** Raw data follows **

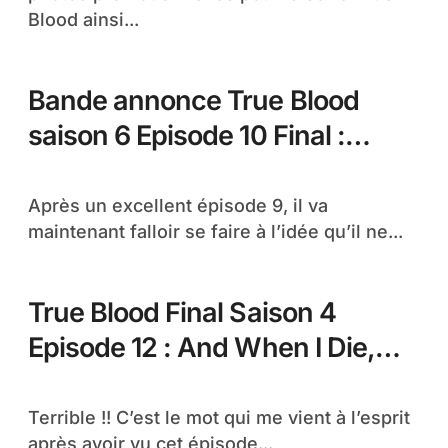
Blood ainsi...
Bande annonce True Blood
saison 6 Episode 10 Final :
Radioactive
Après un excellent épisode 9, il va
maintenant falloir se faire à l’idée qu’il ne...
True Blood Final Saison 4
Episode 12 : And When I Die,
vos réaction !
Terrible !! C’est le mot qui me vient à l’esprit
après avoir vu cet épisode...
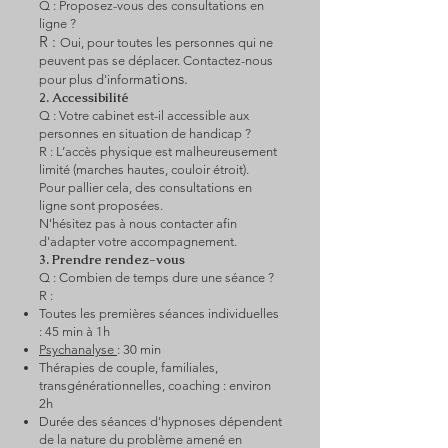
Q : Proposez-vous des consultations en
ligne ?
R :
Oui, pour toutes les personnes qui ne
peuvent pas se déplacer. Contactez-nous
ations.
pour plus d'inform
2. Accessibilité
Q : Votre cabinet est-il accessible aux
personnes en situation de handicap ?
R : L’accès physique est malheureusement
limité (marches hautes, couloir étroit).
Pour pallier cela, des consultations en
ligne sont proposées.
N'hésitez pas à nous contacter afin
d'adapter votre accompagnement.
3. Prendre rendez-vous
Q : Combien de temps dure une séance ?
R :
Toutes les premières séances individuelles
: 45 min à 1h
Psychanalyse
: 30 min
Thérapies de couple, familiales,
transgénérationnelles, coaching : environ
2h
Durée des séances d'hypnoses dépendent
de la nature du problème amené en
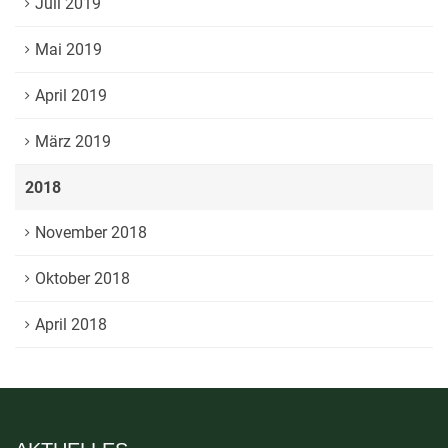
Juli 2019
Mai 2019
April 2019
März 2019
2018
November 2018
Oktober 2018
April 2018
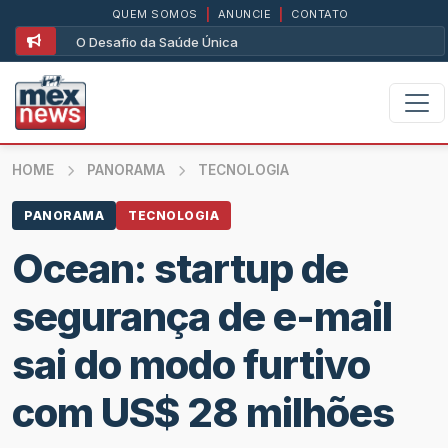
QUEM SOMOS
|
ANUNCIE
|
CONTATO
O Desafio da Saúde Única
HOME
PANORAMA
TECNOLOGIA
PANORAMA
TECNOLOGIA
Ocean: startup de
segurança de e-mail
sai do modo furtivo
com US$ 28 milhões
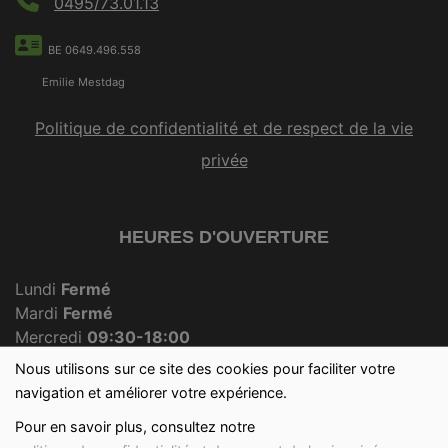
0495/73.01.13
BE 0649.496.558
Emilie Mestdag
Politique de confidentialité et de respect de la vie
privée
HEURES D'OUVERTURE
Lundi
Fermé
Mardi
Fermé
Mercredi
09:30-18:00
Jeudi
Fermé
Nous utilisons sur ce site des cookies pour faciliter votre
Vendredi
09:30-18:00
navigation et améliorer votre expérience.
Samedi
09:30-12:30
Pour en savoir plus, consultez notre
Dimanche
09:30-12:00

** End of Raw data **

• _Task item_: Pull out each line of the material that contains the word "épisode".

• _Task output_:
Après un excellent épisode 9, il va
après avoir vu cet épisode...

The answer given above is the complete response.